Text under study:
Oh boy, good question.

First thing i would make sure that my sun and stars puppy Alex and my princess kitty Kicia will have good care when im gone so i would make a list of all things my fam needs to remember about when it comes to them.

Then I would ask my sister to i dunno, store my drawings somewhere safe and not burn them all, i was drawing and painting shittons of stuff for last 15 years so there is thousand of this on paper pile in my room. And maybe they are not the best but i put so much heart and soul into them that my ghost would hunt the place if someone just killed all this work.

Then i would try to spend as much time with my family as possible. They know I love them and that they are my life but it wont hurt to tell them this again and thank them for everything.

And I would try to eat as much awesome food as I could. Definitely sushi and shrimps. Last spending of money so I can go a little wild.

Problem statement: In the forum post, list each thing the writer says they would do, in the order given. The listing that comes next has no connection to the forum post.

Stored data:
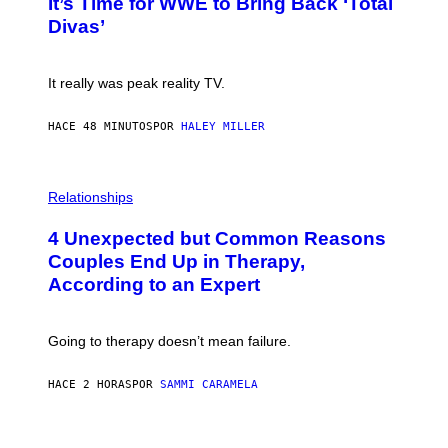
It’s Time for WWE to Bring Back ‘Total
O
S
:
Divas’
)
E
!
It really was peak reality TV.
HACE 48 MINUTOS
POR
HALEY MILLER
P
H
Relationships
O
T
4 Unexpected but Common Reasons
O
:
Couples End Up in Therapy,
G
According to an Expert
C
S
H
U
Going to therapy doesn’t mean failure.
T
T
E
HACE 2 HORAS
POR
SAMMI CARAMELA
R
/
G
E
P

Exercise answer:
1. Make a list of everything the family needs to remember about caring for the puppy Alex and the kitty Kicia.
2. Ask their sister to store their drawings somewhere safe and not burn them.
3. Spend as much time with their family as possible, telling them again that they love them and thanking them for everything.
4. Eat as much awesome food as they could, definitely sushi and shrimps.